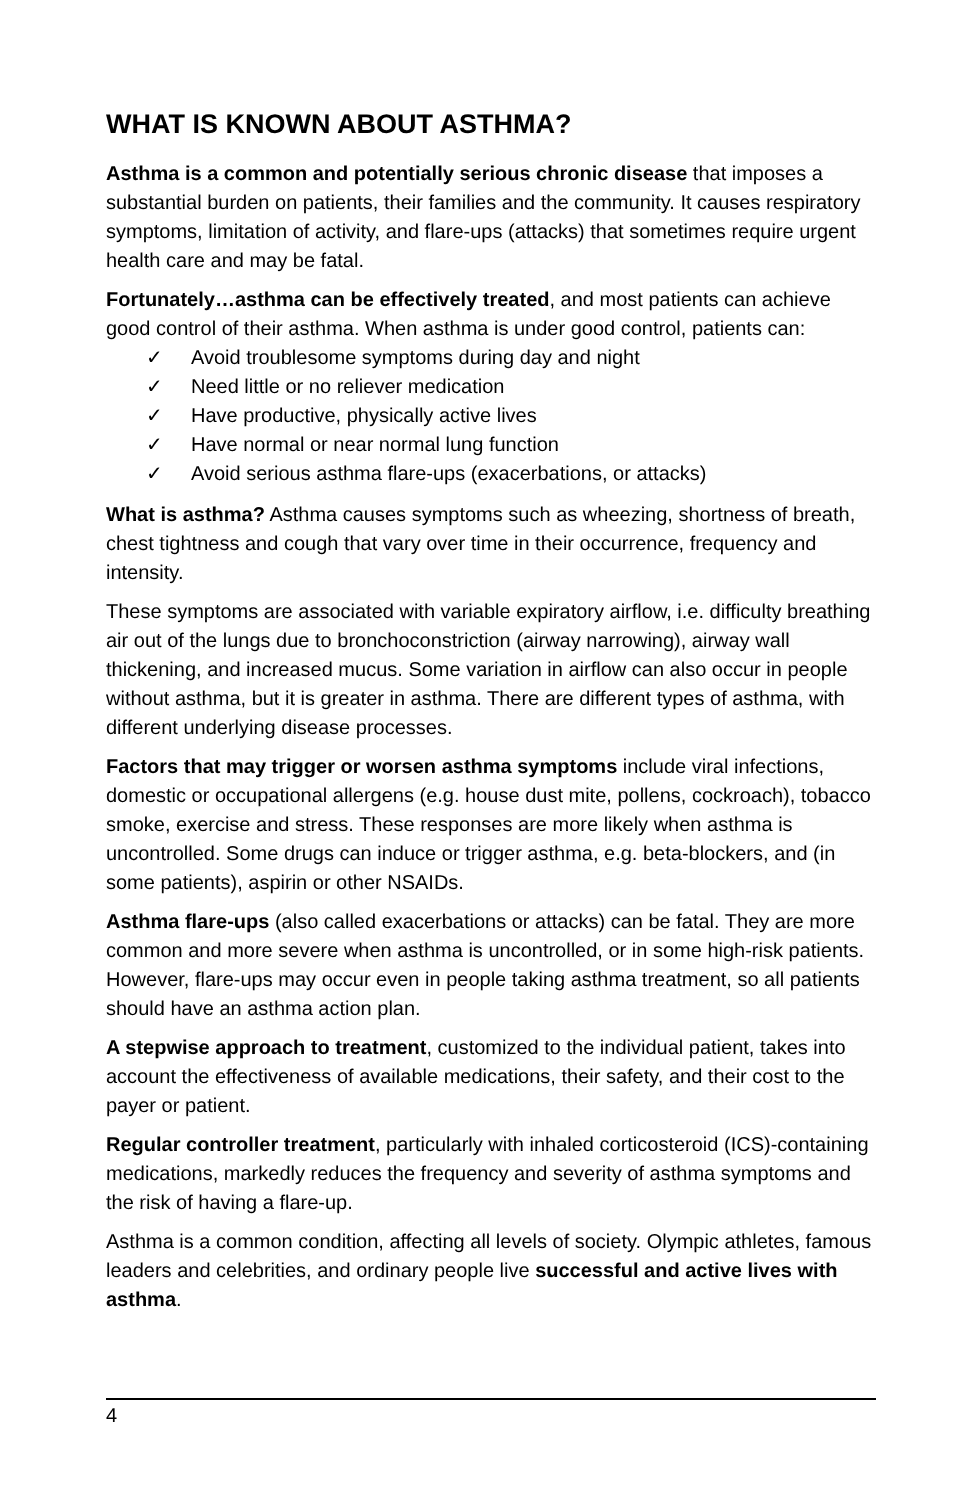WHAT IS KNOWN ABOUT ASTHMA?
Asthma is a common and potentially serious chronic disease that imposes a substantial burden on patients, their families and the community. It causes respiratory symptoms, limitation of activity, and flare-ups (attacks) that sometimes require urgent health care and may be fatal.
Fortunately…asthma can be effectively treated, and most patients can achieve good control of their asthma. When asthma is under good control, patients can:
✓ Avoid troublesome symptoms during day and night
✓ Need little or no reliever medication
✓ Have productive, physically active lives
✓ Have normal or near normal lung function
✓ Avoid serious asthma flare-ups (exacerbations, or attacks)
What is asthma? Asthma causes symptoms such as wheezing, shortness of breath, chest tightness and cough that vary over time in their occurrence, frequency and intensity.
These symptoms are associated with variable expiratory airflow, i.e. difficulty breathing air out of the lungs due to bronchoconstriction (airway narrowing), airway wall thickening, and increased mucus. Some variation in airflow can also occur in people without asthma, but it is greater in asthma. There are different types of asthma, with different underlying disease processes.
Factors that may trigger or worsen asthma symptoms include viral infections, domestic or occupational allergens (e.g. house dust mite, pollens, cockroach), tobacco smoke, exercise and stress. These responses are more likely when asthma is uncontrolled. Some drugs can induce or trigger asthma, e.g. beta-blockers, and (in some patients), aspirin or other NSAIDs.
Asthma flare-ups (also called exacerbations or attacks) can be fatal. They are more common and more severe when asthma is uncontrolled, or in some high-risk patients. However, flare-ups may occur even in people taking asthma treatment, so all patients should have an asthma action plan.
A stepwise approach to treatment, customized to the individual patient, takes into account the effectiveness of available medications, their safety, and their cost to the payer or patient.
Regular controller treatment, particularly with inhaled corticosteroid (ICS)-containing medications, markedly reduces the frequency and severity of asthma symptoms and the risk of having a flare-up.
Asthma is a common condition, affecting all levels of society. Olympic athletes, famous leaders and celebrities, and ordinary people live successful and active lives with asthma.
4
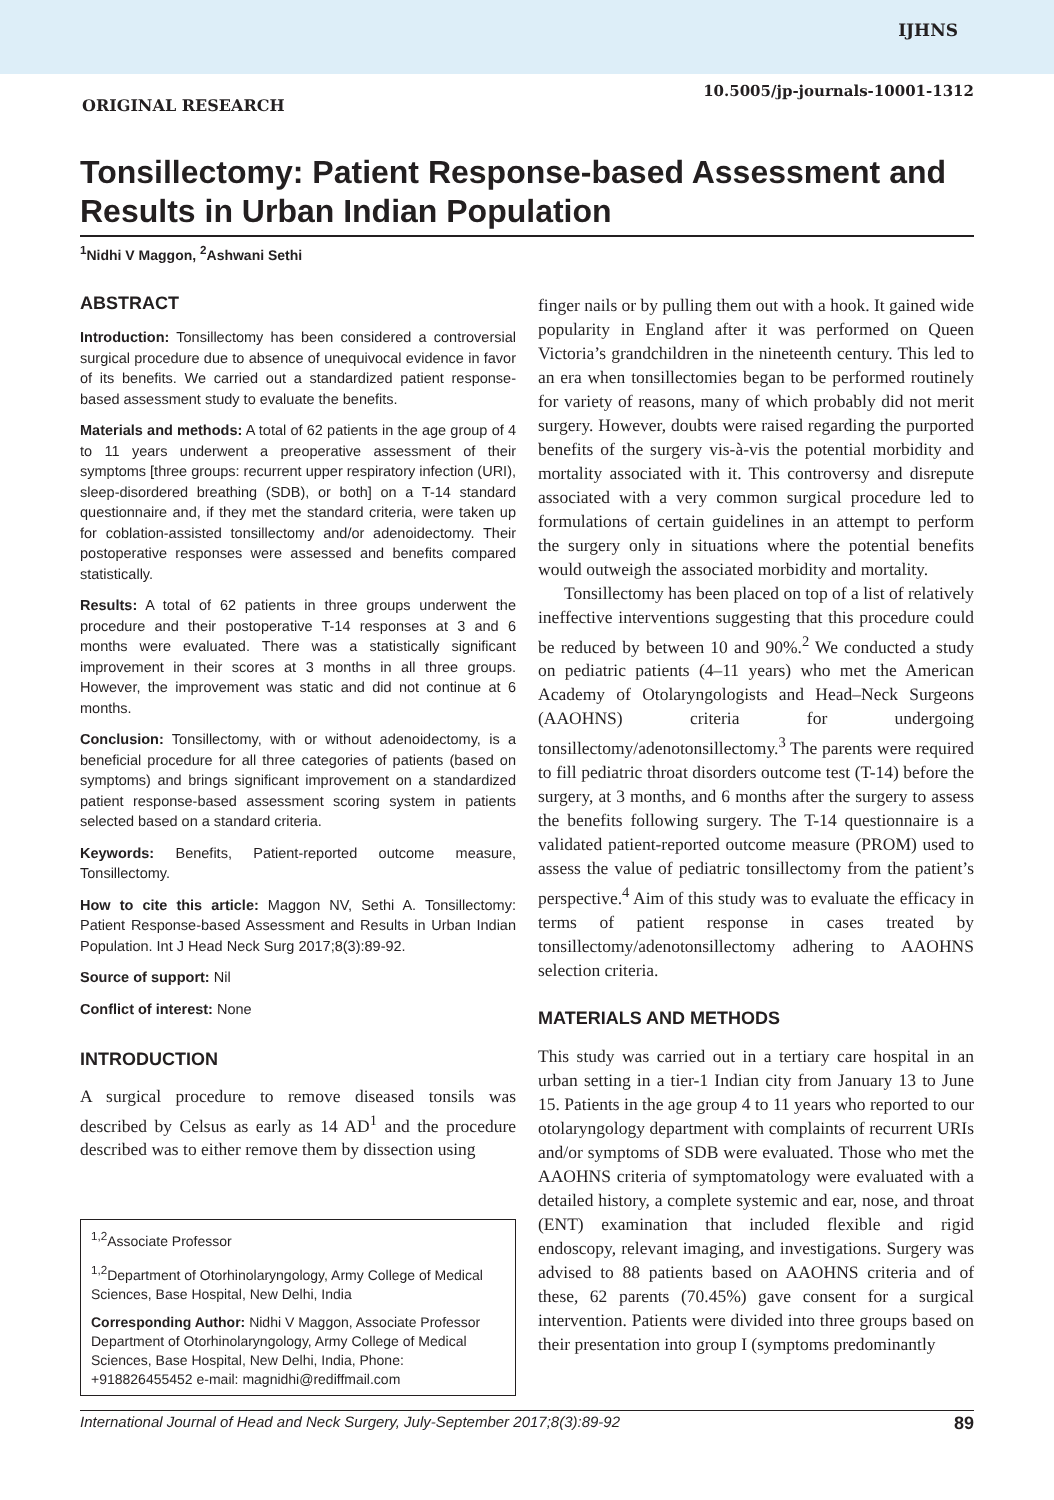IJHNS
10.5005/jp-journals-10001-1312
ORIGINAL RESEARCH
Tonsillectomy: Patient Response-based Assessment and Results in Urban Indian Population
<sup>1</sup> Nidhi V Maggon, <sup>2</sup>Ashwani Sethi
ABSTRACT
Introduction: Tonsillectomy has been considered a controversial surgical procedure due to absence of unequivocal evidence in favor of its benefits. We carried out a standardized patient response-based assessment study to evaluate the benefits.
Materials and methods: A total of 62 patients in the age group of 4 to 11 years underwent a preoperative assessment of their symptoms [three groups: recurrent upper respiratory infection (URI), sleep-disordered breathing (SDB), or both] on a T-14 standard questionnaire and, if they met the standard criteria, were taken up for coblation-assisted tonsillectomy and/or adenoidectomy. Their postoperative responses were assessed and benefits compared statistically.
Results: A total of 62 patients in three groups underwent the procedure and their postoperative T-14 responses at 3 and 6 months were evaluated. There was a statistically significant improvement in their scores at 3 months in all three groups. However, the improvement was static and did not continue at 6 months.
Conclusion: Tonsillectomy, with or without adenoidectomy, is a beneficial procedure for all three categories of patients (based on symptoms) and brings significant improvement on a standardized patient response-based assessment scoring system in patients selected based on a standard criteria.
Keywords: Benefits, Patient-reported outcome measure, Tonsillectomy.
How to cite this article: Maggon NV, Sethi A. Tonsillectomy: Patient Response-based Assessment and Results in Urban Indian Population. Int J Head Neck Surg 2017;8(3):89-92.
Source of support: Nil
Conflict of interest: None
INTRODUCTION
A surgical procedure to remove diseased tonsils was described by Celsus as early as 14 AD<sup>1</sup> and the procedure described was to either remove them by dissection using
<sup>1,2</sup>Associate Professor
<sup>1,2</sup>Department of Otorhinolaryngology, Army College of Medical Sciences, Base Hospital, New Delhi, India
Corresponding Author: Nidhi V Maggon, Associate Professor Department of Otorhinolaryngology, Army College of Medical Sciences, Base Hospital, New Delhi, India, Phone: +918826455452 e-mail: magnidhi@rediffmail.com
finger nails or by pulling them out with a hook. It gained wide popularity in England after it was performed on Queen Victoria’s grandchildren in the nineteenth century. This led to an era when tonsillectomies began to be performed routinely for variety of reasons, many of which probably did not merit surgery. However, doubts were raised regarding the purported benefits of the surgery vis-à-vis the potential morbidity and mortality associated with it. This controversy and disrepute associated with a very common surgical procedure led to formulations of certain guidelines in an attempt to perform the surgery only in situations where the potential benefits would outweigh the associated morbidity and mortality.
Tonsillectomy has been placed on top of a list of relatively ineffective interventions suggesting that this procedure could be reduced by between 10 and 90%.<sup>2</sup> We conducted a study on pediatric patients (4–11 years) who met the American Academy of Otolaryngologists and Head–Neck Surgeons (AAOHNS) criteria for undergoing tonsillectomy/adenotonsillectomy.<sup>3</sup> The parents were required to fill pediatric throat disorders outcome test (T-14) before the surgery, at 3 months, and 6 months after the surgery to assess the benefits following surgery. The T-14 questionnaire is a validated patient-reported outcome measure (PROM) used to assess the value of pediatric tonsillectomy from the patient’s perspective.<sup>4</sup> Aim of this study was to evaluate the efficacy in terms of patient response in cases treated by tonsillectomy/adenotonsillectomy adhering to AAOHNS selection criteria.
MATERIALS AND METHODS
This study was carried out in a tertiary care hospital in an urban setting in a tier-1 Indian city from January 13 to June 15. Patients in the age group 4 to 11 years who reported to our otolaryngology department with complaints of recurrent URIs and/or symptoms of SDB were evaluated. Those who met the AAOHNS criteria of symptomatology were evaluated with a detailed history, a complete systemic and ear, nose, and throat (ENT) examination that included flexible and rigid endoscopy, relevant imaging, and investigations. Surgery was advised to 88 patients based on AAOHNS criteria and of these, 62 parents (70.45%) gave consent for a surgical intervention. Patients were divided into three groups based on their presentation into group I (symptoms predominantly
International Journal of Head and Neck Surgery, July-September 2017;8(3):89-92 89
___
→ Activity
When the word "breathing" shows up in a line of the entries, pull that line out.

→ Written solution
These symptoms are associated with variable expiratory airflow, i.e. difficulty breathing air out of the lungs due to bronchoconstriction (airway narrowing), airway wall thickening, and increased mucus. Some variation in airflow can also occur in people without asthma, but it is greater in asthma. There are different types of asthma, with different underlying disease processes.
Materials and methods: A total of 62 patients in the age group of 4 to 11 years underwent a preoperative assessment of their symptoms [three groups: recurrent upper respiratory infection (URI), sleep-disordered breathing (SDB), or both] on a T-14 standard questionnaire and, if they met the standard criteria, were taken up for coblation-assisted tonsillectomy and/or adenoidectomy. Their postoperative responses were assessed and benefits compared statistically.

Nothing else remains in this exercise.